Good thing I made it, because this is what was waiting for me. Wave at the charming Austin knitters!


I read, I talked, I cursed Brent publicly, and afterwards, this is who I met. 
The first sock brigade,  this time Laurel,

Monica

and Erica.

Then our babies for the day, Claire and Dorothy,

Leigh Anne and Dooley  (Leigh Anne is sneaking her first sock in there too.)

Aimee and Luke,

Jen and Evan and their darling Clementine…

Austin apparently specializes in clever young knitters, so I present to you the fine knitter known as Gus. 

Gus is eight.  (He just turned eight.  That’s significant.) He’s knitting some beads into his fine knitting.  I asked him what he was making, and got sort of a blank look.  I asked him then if it was an objet (as in an objet d’art) and after a brief explanation of what that was, we agreed.  It is an objet.

Please meet the similarly talented Abby (she’s seven, and she knit the scarf she’s holding) and Emily who is nine and three quarters –  (The three quarters is, as you may have surmised, significant.) Emily is wearing a vest she knit her whole own self.

They’re with their clever knitting teacher Mum Carey.

It was Rachael’s birthday:

And check out Anastasia. 

She showed me her wedding veil (which is in her hands) and I asked as politely as I could, when she was getting married.  Turns out it’s two years.  Everything is okay. For several horrible minutes I thought she was going to say "Oh, two weeks".   I was going to suggest a wedding scarf.

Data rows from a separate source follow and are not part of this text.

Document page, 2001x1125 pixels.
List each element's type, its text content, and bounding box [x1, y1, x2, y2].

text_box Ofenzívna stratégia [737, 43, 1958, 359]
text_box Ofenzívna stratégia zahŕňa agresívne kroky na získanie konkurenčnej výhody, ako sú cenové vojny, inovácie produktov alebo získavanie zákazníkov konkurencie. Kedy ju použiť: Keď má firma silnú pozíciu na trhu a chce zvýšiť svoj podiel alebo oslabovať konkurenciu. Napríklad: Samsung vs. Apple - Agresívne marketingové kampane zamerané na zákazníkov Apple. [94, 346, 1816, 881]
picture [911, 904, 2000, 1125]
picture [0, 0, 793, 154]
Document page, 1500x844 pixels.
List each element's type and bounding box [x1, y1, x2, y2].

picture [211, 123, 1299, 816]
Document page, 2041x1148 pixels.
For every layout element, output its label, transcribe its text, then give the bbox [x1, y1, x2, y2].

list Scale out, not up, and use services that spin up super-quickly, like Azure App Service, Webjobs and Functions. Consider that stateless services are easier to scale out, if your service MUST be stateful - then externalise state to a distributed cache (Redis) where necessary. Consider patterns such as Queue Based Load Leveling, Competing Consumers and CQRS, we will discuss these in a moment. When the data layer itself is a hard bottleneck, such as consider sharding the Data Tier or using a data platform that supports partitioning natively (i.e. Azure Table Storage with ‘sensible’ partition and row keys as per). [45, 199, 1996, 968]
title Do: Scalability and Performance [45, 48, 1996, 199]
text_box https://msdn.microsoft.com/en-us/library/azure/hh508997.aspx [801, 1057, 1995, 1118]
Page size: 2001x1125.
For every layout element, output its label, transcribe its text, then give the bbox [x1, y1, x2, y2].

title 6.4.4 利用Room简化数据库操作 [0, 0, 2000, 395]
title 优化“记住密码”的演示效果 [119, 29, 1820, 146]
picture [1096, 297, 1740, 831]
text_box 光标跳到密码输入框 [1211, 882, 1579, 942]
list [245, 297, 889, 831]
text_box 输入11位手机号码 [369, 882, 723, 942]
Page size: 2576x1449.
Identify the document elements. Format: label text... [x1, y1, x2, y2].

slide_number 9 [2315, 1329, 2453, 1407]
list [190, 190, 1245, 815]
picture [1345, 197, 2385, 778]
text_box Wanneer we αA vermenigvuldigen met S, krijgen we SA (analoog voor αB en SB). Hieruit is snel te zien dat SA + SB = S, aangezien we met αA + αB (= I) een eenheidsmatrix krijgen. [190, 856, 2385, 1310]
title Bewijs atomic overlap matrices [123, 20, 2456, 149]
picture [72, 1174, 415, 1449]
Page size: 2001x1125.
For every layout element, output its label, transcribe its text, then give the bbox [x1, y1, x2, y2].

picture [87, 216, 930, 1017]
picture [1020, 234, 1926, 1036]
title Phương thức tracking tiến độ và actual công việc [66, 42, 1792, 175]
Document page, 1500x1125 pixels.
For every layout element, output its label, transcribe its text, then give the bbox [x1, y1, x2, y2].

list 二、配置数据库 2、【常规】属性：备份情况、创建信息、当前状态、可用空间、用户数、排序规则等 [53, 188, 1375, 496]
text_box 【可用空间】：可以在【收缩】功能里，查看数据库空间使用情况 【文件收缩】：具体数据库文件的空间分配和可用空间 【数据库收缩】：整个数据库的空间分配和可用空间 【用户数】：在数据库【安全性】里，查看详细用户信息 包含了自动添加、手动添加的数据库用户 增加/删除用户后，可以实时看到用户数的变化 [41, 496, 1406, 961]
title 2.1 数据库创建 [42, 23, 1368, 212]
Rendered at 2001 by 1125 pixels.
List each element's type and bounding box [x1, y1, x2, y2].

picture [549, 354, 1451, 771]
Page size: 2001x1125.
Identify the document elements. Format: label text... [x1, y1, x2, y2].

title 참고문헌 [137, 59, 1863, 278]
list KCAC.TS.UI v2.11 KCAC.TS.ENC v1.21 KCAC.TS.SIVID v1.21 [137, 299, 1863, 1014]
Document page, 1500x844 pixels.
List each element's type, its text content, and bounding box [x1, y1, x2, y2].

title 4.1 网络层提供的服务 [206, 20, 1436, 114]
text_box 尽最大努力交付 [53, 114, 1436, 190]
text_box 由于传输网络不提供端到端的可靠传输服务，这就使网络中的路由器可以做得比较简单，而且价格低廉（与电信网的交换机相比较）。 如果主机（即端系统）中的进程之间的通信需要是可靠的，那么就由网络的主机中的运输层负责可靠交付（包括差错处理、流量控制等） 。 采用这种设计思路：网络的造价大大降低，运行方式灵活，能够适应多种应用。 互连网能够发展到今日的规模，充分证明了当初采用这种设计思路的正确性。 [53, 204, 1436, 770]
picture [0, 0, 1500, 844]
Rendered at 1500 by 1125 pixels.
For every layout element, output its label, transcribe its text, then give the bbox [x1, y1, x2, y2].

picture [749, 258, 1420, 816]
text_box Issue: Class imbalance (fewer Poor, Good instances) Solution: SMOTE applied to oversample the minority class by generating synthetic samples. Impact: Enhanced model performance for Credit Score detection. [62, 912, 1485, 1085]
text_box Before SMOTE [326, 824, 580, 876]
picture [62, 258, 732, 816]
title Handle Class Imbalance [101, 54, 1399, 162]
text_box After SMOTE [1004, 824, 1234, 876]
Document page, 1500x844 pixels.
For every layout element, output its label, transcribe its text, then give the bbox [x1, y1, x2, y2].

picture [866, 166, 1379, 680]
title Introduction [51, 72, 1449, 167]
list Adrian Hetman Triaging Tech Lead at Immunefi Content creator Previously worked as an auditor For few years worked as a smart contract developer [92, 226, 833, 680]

I got to see Tonie again, along with her Mum Janice.  Tonie was 10 years old the last time I met her –

and look at her now! 

I’ve clearly been at this book thing for a while.  I don’t know if that’s encouraging or frightening.  In any case, she’s a lovely young knitter.

In the Awwww. .. department for today, I give you Justin

Non-knitter, trying to be nice to his mum.   She asked him to come and he did, and there’s nothing more charming than faithfully obeying your mum, even though you’re a grown-up.  Not that I’m directing that at any of my children or anything, I’m just saying that Justin seems like a very good person.

Finally, last but not least,  I want to show you Stacie, Claire and Stephanie.

These three ran in at the last minute, out of breath and hot, and it turned out that they had run out on Ysolda’s class at The Knitting Nest to have their books signed.  Something I made sure to mention to Ysolda later that evening when we were together at the aforementioned shop.  Why? Because I’m three years old. That’s why. (A special thanks to The Knitting Nest for shooting me a tee-shirt to replace the one that my pen blew up on in my suitcase.  Extremely helpful.)

I’m off again, with only minutes to spare before I need to be at A Real Bookstore,  but I forgot to mention in my St. Louis post,  I signed some extra books when I was at Left Bank Books, because they do mail order.  So if you’re one of the people who wrote and asked how you could get a signed book if I’m not coming to a town near you?  Left Bank Books.